Characteristics of Cross-Hybridization and Cross-Alignment in Pseudo-Xenograft samples by RNA-Seq and Microarrays [Illumina HumanWG-6 v3.0]

In order to study molecular changes in the stroma from tissue samples it is recommended to separate tumor tissue from stromal tissue. This is particularly relevant to mouse tumor xenograft models where tumor, particularly metastatic tumors, can be small and difficult to separate from the host tissue. In our research we compared qualitatively the ability of high-throughput mRNA sequencing, RNA-Seq, and microarrays to detect tumor (human) and stromal (mouse) expression from mixed tumor-stromal samples in terms of the genes and pathways that are involved in cross-alignment (RNA-Seq) and cross-hybridization (microarrays). Human samples consisted of total RNA obtained from MDA-MB-231 human breast carcinoma cell line and isolated from three independent cultures of sub-confluent MDA-MB-231 cell lines in exponential phase of growth. Mouse samples were obtained from NOD scid gamma mice, and normal lung tissue was harvested from three independent age-matched mice.

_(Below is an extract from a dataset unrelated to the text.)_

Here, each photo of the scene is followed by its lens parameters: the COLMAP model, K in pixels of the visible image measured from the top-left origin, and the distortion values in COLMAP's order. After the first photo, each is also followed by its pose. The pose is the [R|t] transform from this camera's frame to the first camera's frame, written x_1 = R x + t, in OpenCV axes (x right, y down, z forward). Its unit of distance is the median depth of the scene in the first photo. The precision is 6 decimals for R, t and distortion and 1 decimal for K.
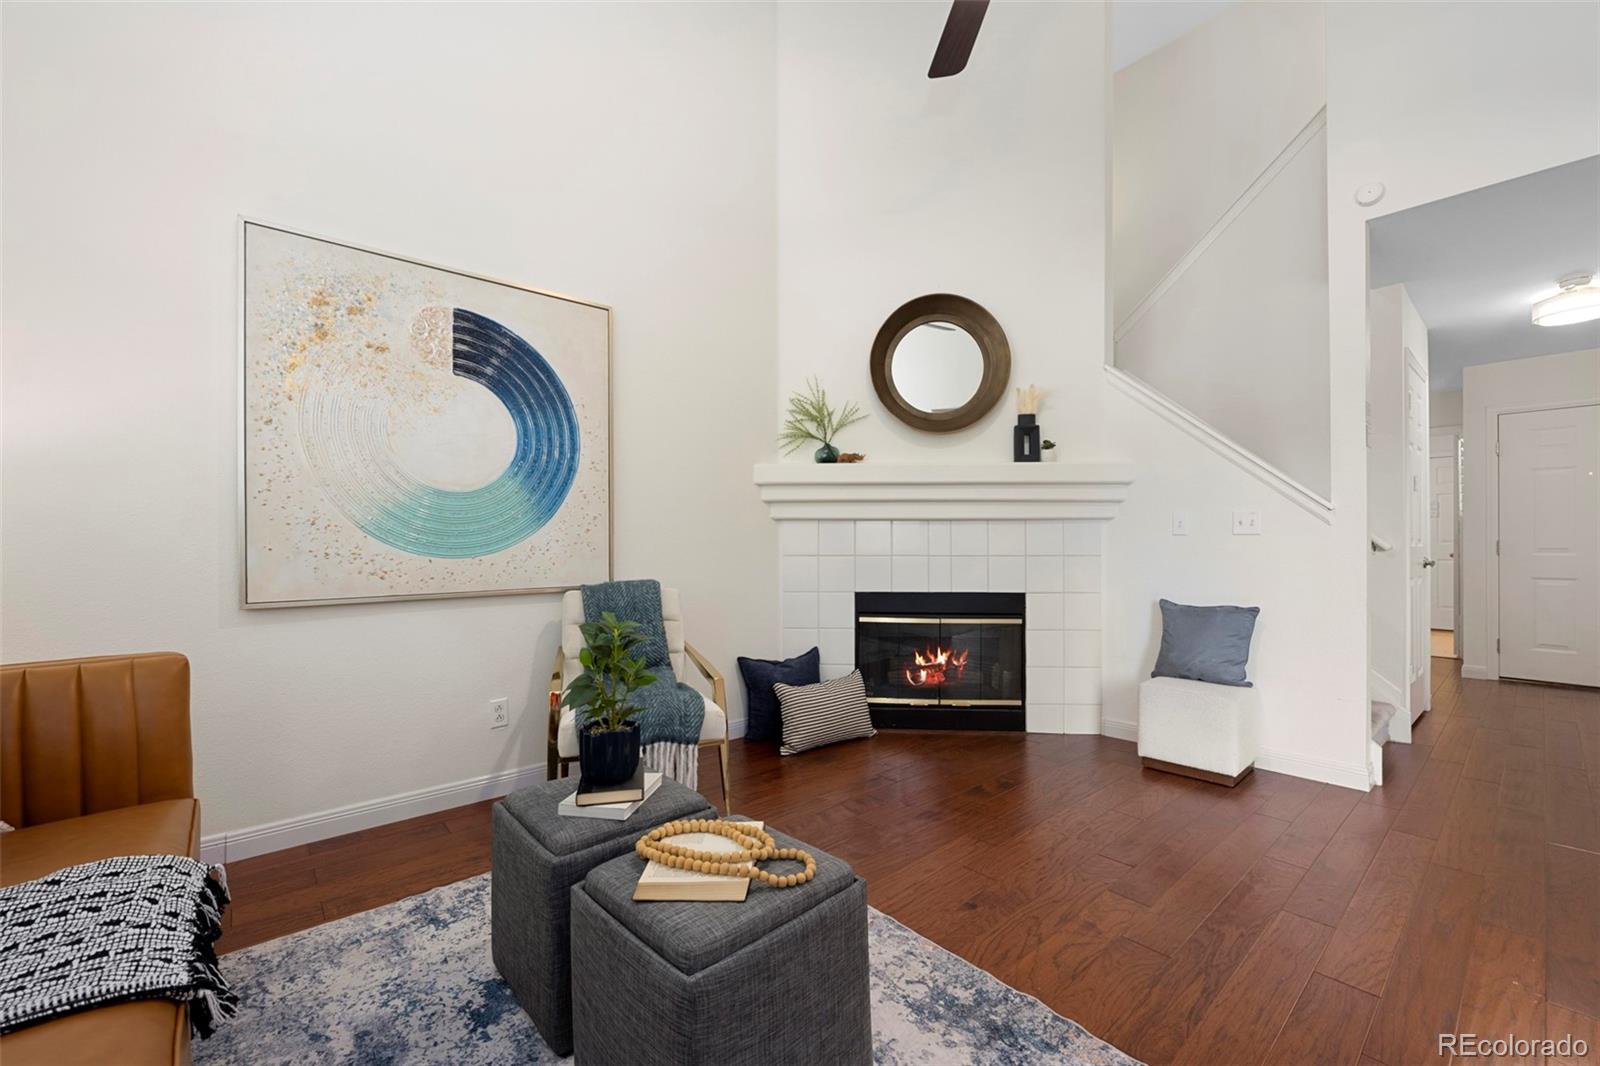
lens RADIAL K [[652.7, 0, 791.6], [0, 652.7, 541.9], [0, 0, 1]] dist [-0.003244, -0.000850]
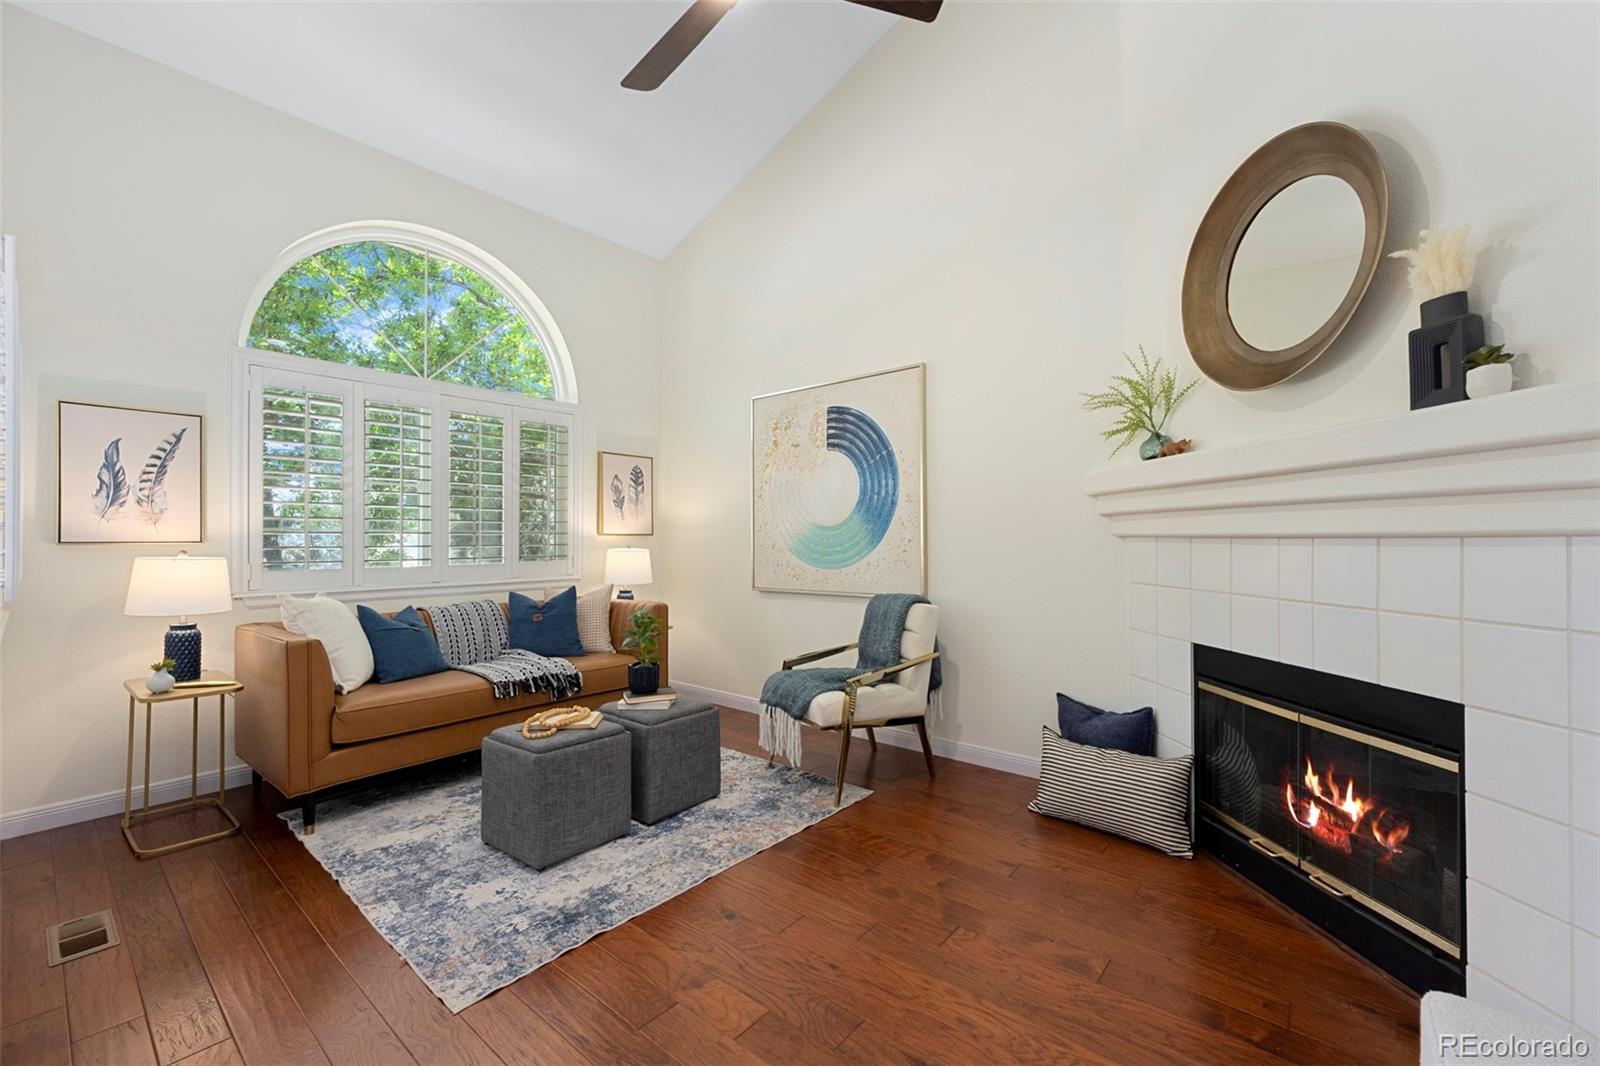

为探究组织样本中基质的分子变化，需将肿瘤组织与基质组织分离。这一要求在小鼠肿瘤异种移植模型中尤为关键——此类模型中的肿瘤（尤其是转移性肿瘤）往往体积较小，难以与宿主组织分离。本研究通过定性分析，比较了高通量mRNA测序（RNA-Seq）与基因芯片（microarrays）两种技术在混合肿瘤-基质样本中检测人源肿瘤与鼠源基质基因表达的能力，分析维度涵盖涉及跨序列比对（RNA-Seq）与交叉杂交（基因芯片）的基因及信号通路。人源样本为MDA-MB-231人乳腺癌细胞系的总RNA，该RNA分别从3株处于指数生长期的亚汇合MDA-MB-231细胞独立培养物中分离获得。鼠源样本取自NOD scid gamma小鼠的正常肺组织，该组织采集自3只同年龄段的独立小鼠。